A managed IPFS pinning service. Pinata provides reliable file hosting on IPFS with features like private gateways, pin management, and CDN-backed delivery. The vault uses Pinata as its storage provider.

Pinning

The act of marking content on IPFS as permanently stored. Pinned content is not garbage-collected. The vault pins encrypted documents through Pinata and unpins them when deleted.

Plaintext

The unencrypted, readable form of a document. In the vault, plaintext exists only inside the TEE during encryption and decryption operations and is never written to disk or transmitted in unencrypted form.

Private Gateway

An IPFS gateway that requires authentication to access content. Unlike public IPFS gateways, a private gateway does not serve files to unauthenticated requests. The vault uses Pinata's private gateway to restrict access to encrypted files.

R

Remote Attestation

A process by which a TEE proves to a remote party that it is running expected code in a genuine hardware enclave. Remote attestation allows clients to verify the vault's TEE before submitting sensitive documents.

Rollup

A Layer 2 scaling solution that executes transactions off-chain and posts compressed results to Layer 1 (Ethereum). The vault uses a Cartesi rollup on Arbitrum for storing document metadata.

S

Salt

A random value used as additional input to a key derivation function. Each document in the vault has a unique salt. The salt prevents pre-computation attacks and ensures that the same wallet-derived secret produces different keys for different documents.

Self-Attested

A document uploaded by the user without third-party verification. Self-attested documents are encrypted and stored with the same security as verified documents but do not carry institutional attestation.

Soft Delete

A deletion method that marks a record as deleted without physically removing it. In the vault, soft deletion sets a deletion flag on-chain and schedules the IPFS file for unpinning.

T

TEE (Trusted Execution Environment)

A hardware-isolated processing environment where code runs with confidentiality and integrity guarantees. The TEE's memory is encrypted by the processor and inaccessible to the host system. The vault uses TEEs for all encryption, decryption, and key derivation operations.

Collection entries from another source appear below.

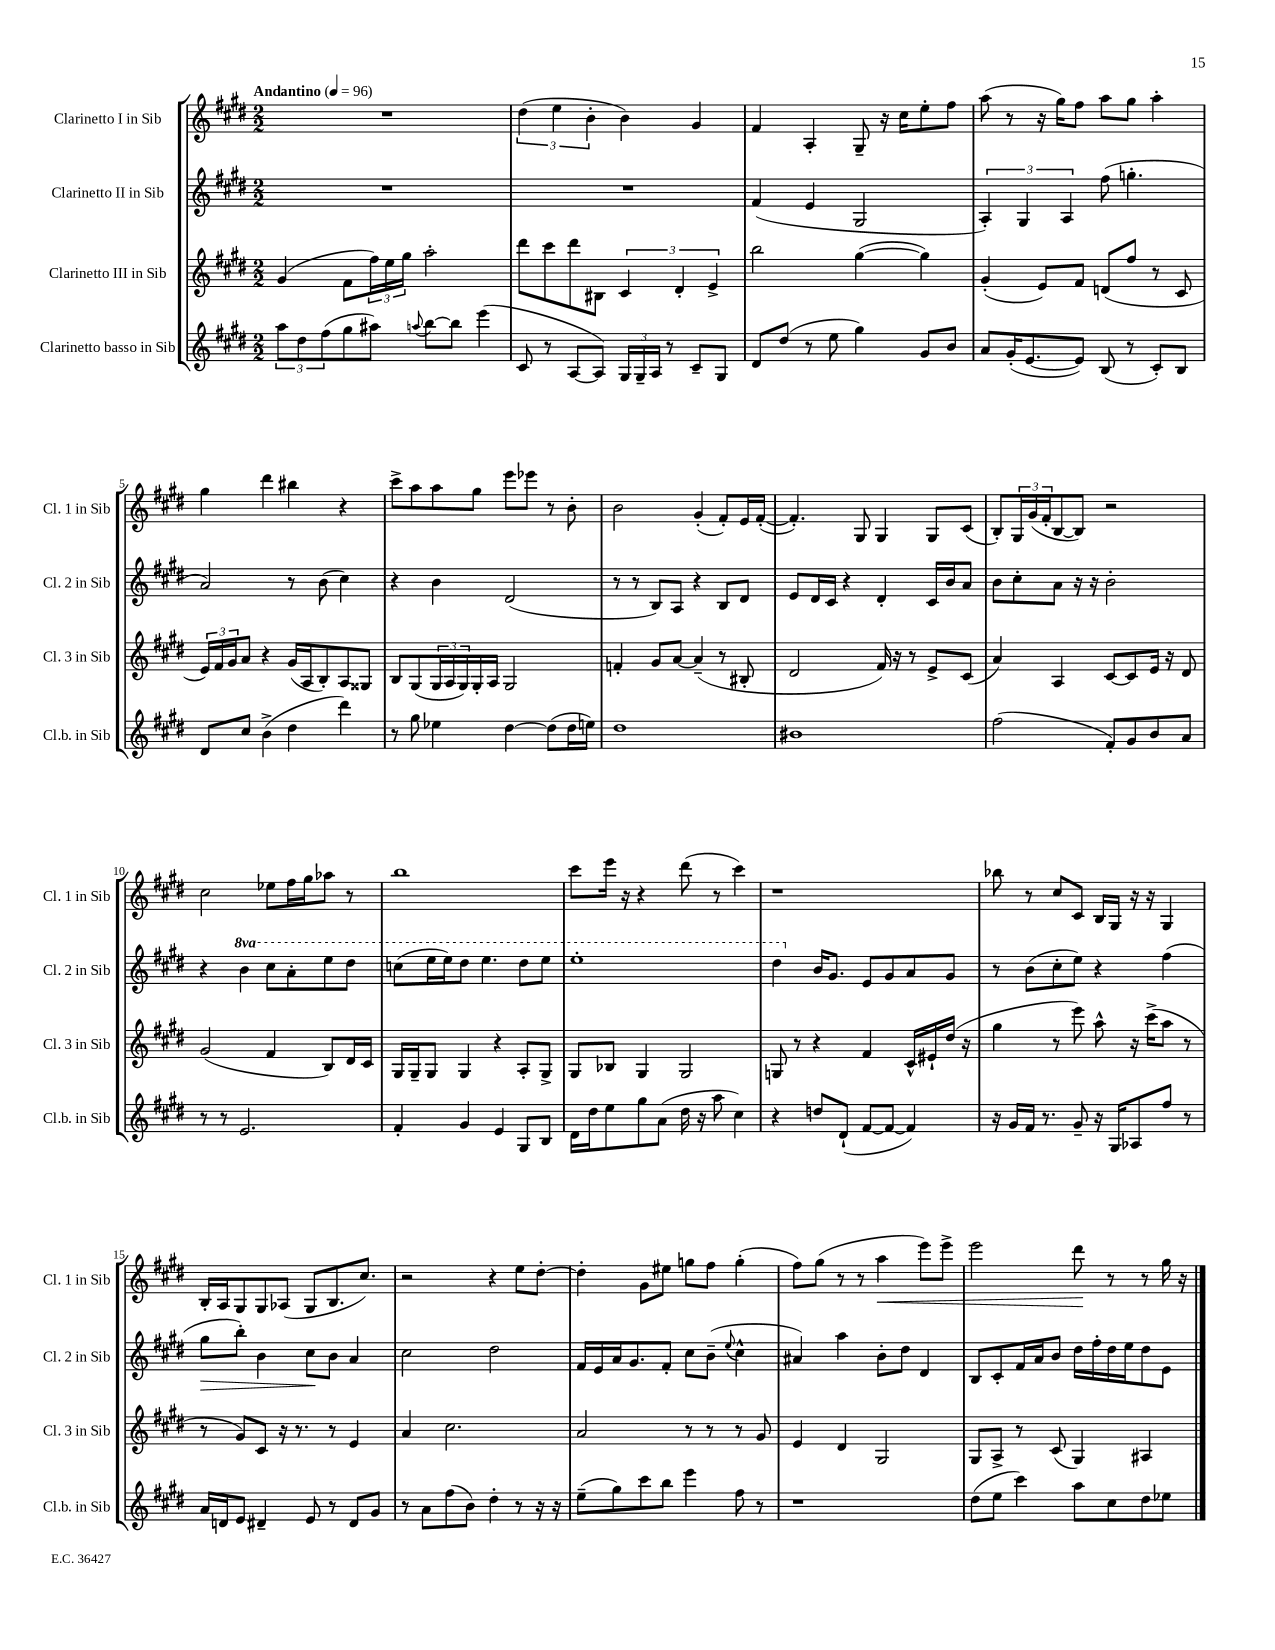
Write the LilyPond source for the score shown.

<<
\new StaffGroup <<
\new Staff = "s0" \with { instrumentName = "Clarinetto I in Sib" shortInstrumentName = "Cl. 1 in Sib" } {
    \clef treble \key e \major \numericTimeSignature \time 2/2 \tempo "Andantino" 4 = 96
    R1 |
    \tuplet 3/2 { dis''4( e''4 b'4-. } b'4) gis'4 |
    fis'4 a4-. gis8-- r16 cis''16 e''8-. fis''8 |
    a''8( r8 r16 gis''16) fis''8 a''8 gis''8 a''4-. |
    gis''4 dis'''4 bis''4 r4 |
    cis'''8-> a''8 a''8 gis''8 e'''8 ees'''8 r8 b'8-. |
    b'2 gis'4-.( fis'8-.) e'16 fis'16~-.( |
    fis'4.-.) gis8 gis4 gis8 cis'8( |
    b8-.) \tuplet 3/2 { gis16 gis'16( fis'16-. } b8~ b8) r2 |
    cis''2 ees''8 fis''16 gis''16 aes''8 r8 |
    b''1 |
    cis'''8 e'''16 r16 r4 dis'''8( r8 cis'''4) |
    r1 |
    bes''8 r8 cis''8 cis'8 b16 gis16 r16 r16 gis4 |
    b16-. a16 gis8 gis8 aes8( gis8 b8. cis''8.) |
    r2 r4 e''8 dis''8~-. |
    dis''4-. gis'8 eis''8 g''8 fis''8 g''4-.( |
    fis''8) gis''8( r8 r8 a''4\< e'''8) e'''8-> |
    e'''2 dis'''8\! r8 r8 gis''16 r16 \bar "|." |
}
\new Staff = "s1" \with { instrumentName = "Clarinetto II in Sib" shortInstrumentName = "Cl. 2 in Sib" } {
    \clef treble \key e \major \numericTimeSignature \time 2/2 \set Staff.ottavationMarkups = #ottavation-simple-ordinals
    R1 |
    R1 |
    fis'4( e'4 gis2 |
    \tuplet 3/2 { a4-.) gis4 a4 } fis''8( g''4.-. |
    a'2) r8 b'8( cis''4) |
    r4 b'4 dis'2( |
    r8 r8 b8) a8 r4 b8 dis'8 |
    e'8 dis'16 cis'16 r4 dis'4-. cis'16 b'16 a'8 |
    b'8 cis''8-. a'8 r16 r16 b'2-. |
    r4 \ottava #1 b''4 cis'''8 a''8-. e'''8 dis'''8 |
    c'''8( e'''16 e'''16) dis'''8 e'''4. dis'''8 e'''8 |
    e'''1-. |
    dis'''4 \ottava #0 b'16 gis'8. e'8 gis'8 a'8 gis'8 |
    r8 b'8( cis''8-. e''8) r4 fis''4( |
    gis''8\> b''8-.) b'4 cis''8\! b'8 a'4 |
    cis''2 dis''2 |
    fis'16 e'16 a'16 gis'8. fis'8-. cis''8 b'8--( \appoggiatura { e''8 } cis''4-^ |
    ais'4) a''4 b'8-. dis''8 dis'4 |
    b8 cis'8-. fis'16 a'16 b'8 dis''16 fis''16-. dis''16 e''16 dis''8 e'8 \bar "|." |
}
\new Staff = "s2" \with { instrumentName = "Clarinetto III in Sib" shortInstrumentName = "Cl. 3 in Sib" } {
    \clef treble \key e \major \numericTimeSignature \time 2/2
    gis'4( fis'8 \tuplet 3/2 { fis''16) e''16 gis''16 } a''2-. |
    dis'''8 cis'''8 dis'''8 bis8 \tuplet 3/2 { cis'4 dis'4-. e'4-> } |
    b''2 gis''4~( gis''4) |
    gis'4-.( e'8) fis'8 d'8( fis''8 r8 cis'8 |
    \tuplet 3/2 { e'16) fis'16 gis'16 } a'8 r4 gis'16( a16 b8-.) a8 gisis8 |
    b8 gis8( \tuplet 3/2 { gis16 a16 gis16) } gis16-. a16 gis2 |
    f'4-. gis'8 a'8~ a'4--( r8 bis8-. |
    dis'2 fis'16) r16 r8 e'8-> cis'8( |
    a'4) a4 cis'8~ cis'8 e'16 r16 dis'8 |
    gis'2( fis'4 b8) dis'16 cis'16 |
    gis16 gis16-- gis8 gis4 r4 a8-. gis8-> |
    gis8 bes8 gis4 gis2 |
    g8 r8 r4 fis'4 cis'16-^ eis'16-! dis''16( r16 |
    gis''4 r8 e'''8) a''8-^ r16 cis'''16->( a''8 r8 |
    r8 gis'8) cis'8 r16 r8. r8 e'4 |
    a'4 cis''2. |
    a'2 r8 r8 r8 gis'8 |
    e'4 dis'4 gis2 |
    gis8 a8-> r8 cis'8( gis4) ais4 \bar "|." |
}
\new Staff = "s3" \with { instrumentName = "Clarinetto basso in Sib" shortInstrumentName = "Cl.b. in Sib" } {
    \clef treble \key e \major \numericTimeSignature \time 2/2
    \tuplet 3/2 { a''8 dis''8 fis''8( } gis''8 ais''8) \appoggiatura { a''8 } b''8~ b''8 e'''4( |
    cis'8 r8 a8~ a8) \tuplet 3/2 { gis16 gis16-- a16 } r8 cis'8-- gis8 |
    dis'8 dis''8( r8 e''8 gis''4) gis'8 b'8 |
    a'8 gis'16-.( e'8.~ e'8) b8( r8 cis'8-.) b8 |
    dis'8 cis''8 b'4->( dis''4 dis'''4) |
    r8 gis''8 ees''4 dis''4~ dis''8( dis''16 e''16) |
    dis''1 |
    bis'1 |
    fis''2( fis'8-.) gis'8 b'8 a'8 |
    r8 r8 e'2. |
    fis'4-. gis'4 e'4 gis8 b8 |
    dis'16 dis''16 e''8 gis''8 a'8( dis''16 r16 a''8 cis''4) |
    r4 d''8 dis'8-!( fis'8~ fis'8~ fis'4) |
    r16 gis'16 fis'16 r8. gis'8-- r16 gis16 aes8 fis''8 r8 |
    a'16 d'16 e'8 dis'4-- e'8 r8 dis'8 gis'8 |
    r8 a'8 fis''8( b'8) dis''4-. r8 r16 r16 |
    e''8--( gis''8) cis'''8 b''8 e'''4 fis''8 r8 |
    r1 |
    dis''8( e''8 cis'''4) a''8 cis''8 dis''8 ees''8 \bar "|." |
}
>>
>>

TLS (Transport Layer Security)

A cryptographic protocol for secure communication over a network. The vault uses TLS for all data transmission between the user's browser and the TEE attestor.

V

Verified Document

A document that has been attested by an institutional verifier (e.g., a KYC provider, university, or government agency). Verified documents carry on-chain attestation records that third parties can check.

W

Wallet

A cryptographic key pair (private key and public key) used for blockchain interactions. In the vault, the wallet serves as the user's identity and the root of their encryption key hierarchy. Supported wallets include MetaMask, WalletConnect-compatible wallets, and other Privy-supported providers.

Wallet-Derived Secret

A cryptographic secret computed inside the TEE from the user's wallet signature. This secret serves as the input for key derivation. It exists only in TEE memory during operations.